Kunst Worker Compensation Matter
On June 18, 2015, Gerald Kunst, or Kunst, filed a civil suit against us and Travelers Property Casualty Company of America, or Travelers, in Massachusetts Superior Court, Civil Action No. SUCV2015-01818F. Travelers is our general liability insurance carrier. The complaint filed by Kunst, an employee of a third party service provider, alleges that he was injured while performing air conditioning repair services on the premises of our Acton, Massachusetts facility and seeks judgment in an amount to be determined by the court or jury, together with interest and costs. On July 24, 2015, we filed an answer to the complaint, which included our affirmative defenses. The case is scheduled for mediation on October 30, 2017.  If the mediator is unable to facilitate a resolution, the case is scheduled for trial on February 5, 2018. We intend to vigorously defend against this litigation.
Sale-Leaseback
In March 2006, our Oclaro Technology Ltd. subsidiary entered into multiple agreements with a subsidiary of Scarborough Development (Scarborough) for the sale and leaseback of the land and buildings located at our Caswell, U.K., manufacturing site. The sale transaction, which closed on March 30, 2006, resulted in proceeds to Oclaro Technology Ltd. of £13.75 million (approximately $24.0 million on the date of the transaction). Under these agreements, Oclaro Technology Ltd. leases back the Caswell site for an initial term of 20 years, with options to renew the lease term for 5 years following the initial term and for rolling 2-year terms thereafter.
Based on the exchange rate on July 1, 2017, annual rent for the next 4 years of the lease is approximately £1.4 million, or $1.8 million; and annual rent for the last 5 years of the lease is approximately £1.6 million, or $2.1 million per year. Rent during the optional renewal terms will be determined according to the then market rent for the site. The obligations of Oclaro Technology Ltd under these agreements are guaranteed by us.
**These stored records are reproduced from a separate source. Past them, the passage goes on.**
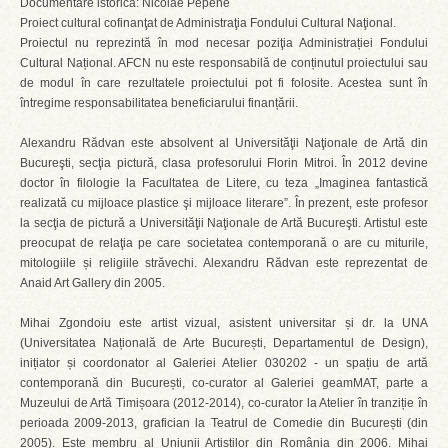
Documentare istorică: Nicolae Pepene
Proiect cultural cofinanţat de Administraţia Fondului Cultural Naţional.
Proiectul nu reprezintă în mod necesar poziţia Administrației Fondului
Cultural Național. AFCN nu este responsabilă de conținutul proiectului sau
de modul în care rezultatele proiectului pot fi folosite. Acestea sunt în
întregime responsabilitatea beneficiarului finanțării.
Alexandru Rădvan este absolvent al Universităţii Naţionale de Artă din
Bucureşti, secţia pictură, clasa profesorului Florin Mitroi. În 2012 devine
doctor în filologie la Facultatea de Litere, cu teza „Imaginea fantastică
realizată cu mijloace plastice şi mijloace literare”. În prezent, este profesor
la secţia de pictură a Universităţii Naţionale de Artă Bucureşti. Artistul este
preocupat de relaţia pe care societatea contemporană o are cu miturile,
mitologiile și religiile străvechi. Alexandru Rădvan este reprezentat de
Anaid Art Gallery din 2005.
Mihai Zgondoiu este artist vizual, asistent universitar și dr. la UNA
(Universitatea Națională de Arte București, Departamentul de Design),
inițiator și coordonator al Galeriei Atelier 030202 - un spațiu de artă
contemporană din București, co-curator al Galeriei geamMAT, parte a
Muzeului de Artă Timișoara (2012-2014), co-curator la Atelier în tranziție în
perioada 2009-2013, grafician la Teatrul de Comedie din București (din
2005). Este membru al Uniunii Artiștilor din România din 2006. Mihai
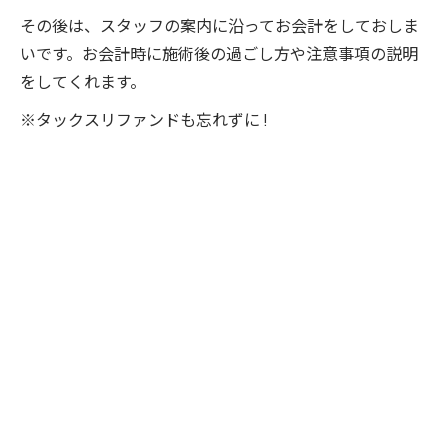
その後は、スタッフの案内に沿ってお会計をしておしま
いです。お会計時に施術後の過ごし方や注意事項の説明
をしてくれます。
※タックスリファンドも忘れずに !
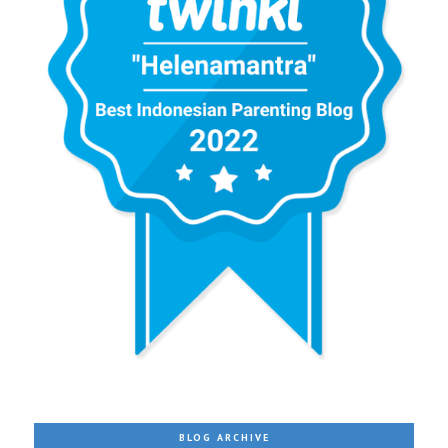
BLOG ARCHIVE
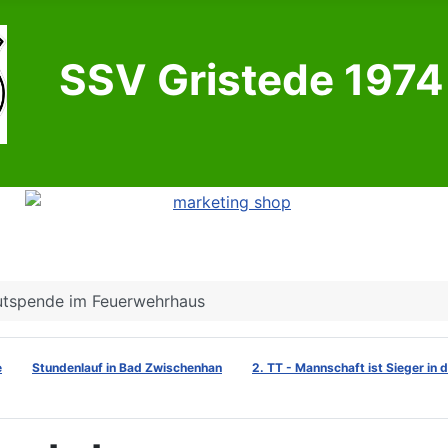
SSV Gristede 1974 
utspende im Feuerwehrhaus
e
Stundenlauf in Bad Zwischenhan
2. TT - Mannschaft ist Sieger in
In addition, Scarborough and us entered into a pre-emption agreement with the buyer under which Oclaro Technology Ltd, within the initial 20-year term, has a right to purchase the Caswell site in whole or in part on terms acceptable to Scarborough if Scarborough agrees to terms with or receives an offer from a third party to purchase the Caswell facility. As a result of these agreements, we deferred a related gain of $20.4 million, which is being amortized ratably against rent expense over the initial 20-year term of the lease. As of July 1, 2017, the unamortized balance of this deferred gain is $6.7 million.
At the inception of the Caswell lease, we determined the total minimum lease payments which were to be paid over the lease term, and we are recognizing the effects of scheduled rent increases, which are included in the total minimum lease payments, on a straight-line basis over the lease term.